ASSIGNED TASK
Please restate each entry that appears below word for word, without its pictures.

Transcribed page contents
□ □ □ □

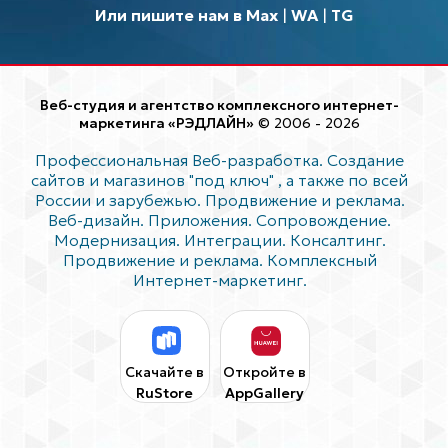
Или пишите нам в Max
|
WA
|
TG
Веб-студия и агентство комплексного интернет-
маркетинга «РЭДЛАЙН»
© 2006 - 2026
Профессиональная Веб-разработка. Создание
сайтов и магазинов "под ключ"
, а также по всей
России и зарубежью. Продвижение и реклама.
Веб-дизайн. Приложения. Сопровождение.
Модернизация. Интеграции. Консалтинг.
Продвижение и реклама. Комплексный
Интернет-маркетинг.
Скачайте в
Откройте в
RuStore
AppGallery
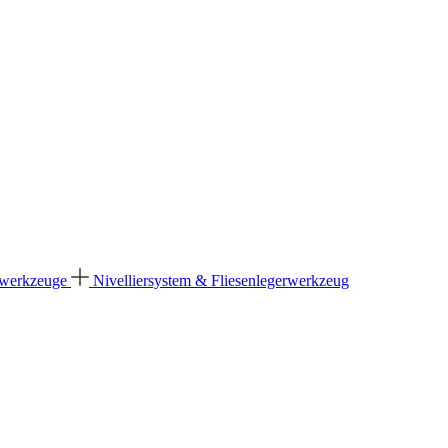
dwerkzeuge
Nivelliersystem & Fliesenlegerwerkzeug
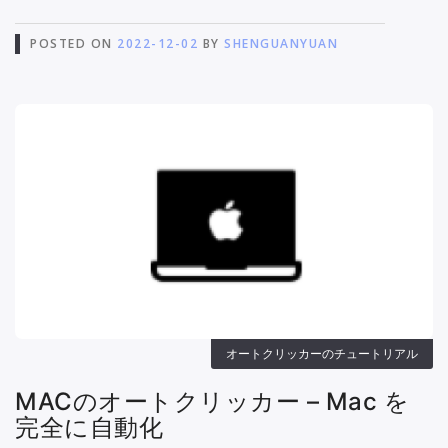
POSTED ON
2022-12-02
BY
SHENGUANYUAN
オートクリッカーのチュートリアル
MACのオートクリッカー – Mac を
完全に自動化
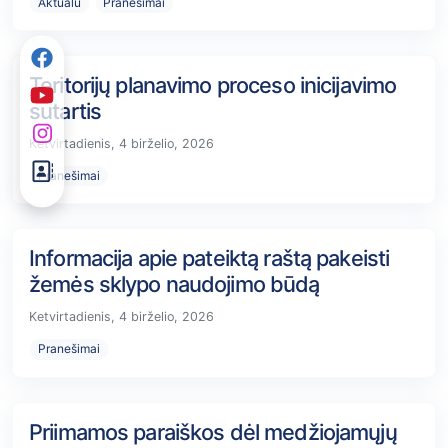
Aktualu
Pranešimai
Teritorijų planavimo proceso inicijavimo
sutartis
Ketvirtadienis, 4 birželio, 2026
Pranešimai
Informacija apie pateiktą raštą pakeisti
žemės sklypo naudojimo būdą
Ketvirtadienis, 4 birželio, 2026
Pranešimai
Priimamos paraiškos dėl medžiojamųjų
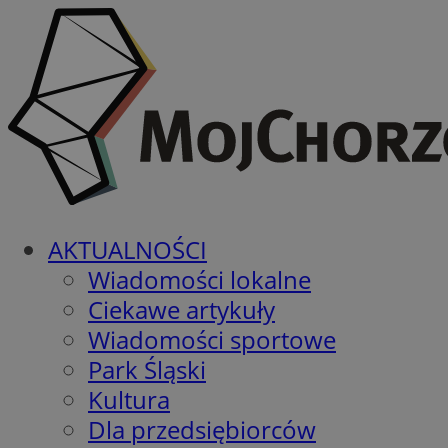
AKTUALNOŚCI
Wiadomości lokalne
Ciekawe artykuły
Wiadomości sportowe
Park Śląski
Kultura
Dla przedsiębiorców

□ □ □ □

THE COMPLETED TASK
Или пишите нам в Max
|
WA
|
TG
Веб-студия и агентство комплексного интернет-
маркетинга «РЭДЛАЙН»
© 2006 - 2026
Профессиональная Веб-разработка. Создание
сайтов и магазинов "под ключ"
, а также по всей
России и зарубежью. Продвижение и реклама.
Веб-дизайн. Приложения. Сопровождение.
Модернизация. Интеграции. Консалтинг.
Продвижение и реклама. Комплексный
Интернет-маркетинг.
Скачайте в
Откройте в
RuStore
AppGallery
dwerkzeuge
Nivelliersystem & Fliesenlegerwerkzeug
POSTED ON
2022-12-02
BY
SHENGUANYUAN
オートクリッカーのチュートリアル
MACのオートクリッカー – Mac を
完全に自動化
Aktualu
Pranešimai
Teritorijų planavimo proceso inicijavimo
sutartis
Ketvirtadienis, 4 birželio, 2026
Pranešimai
Informacija apie pateiktą raštą pakeisti
žemės sklypo naudojimo būdą
Ketvirtadienis, 4 birželio, 2026
Pranešimai
Priimamos paraiškos dėl medžiojamųjų
AKTUALNOŚCI
Wiadomości lokalne
Ciekawe artykuły
Wiadomości sportowe
Park Śląski
Kultura
Dla przedsiębiorców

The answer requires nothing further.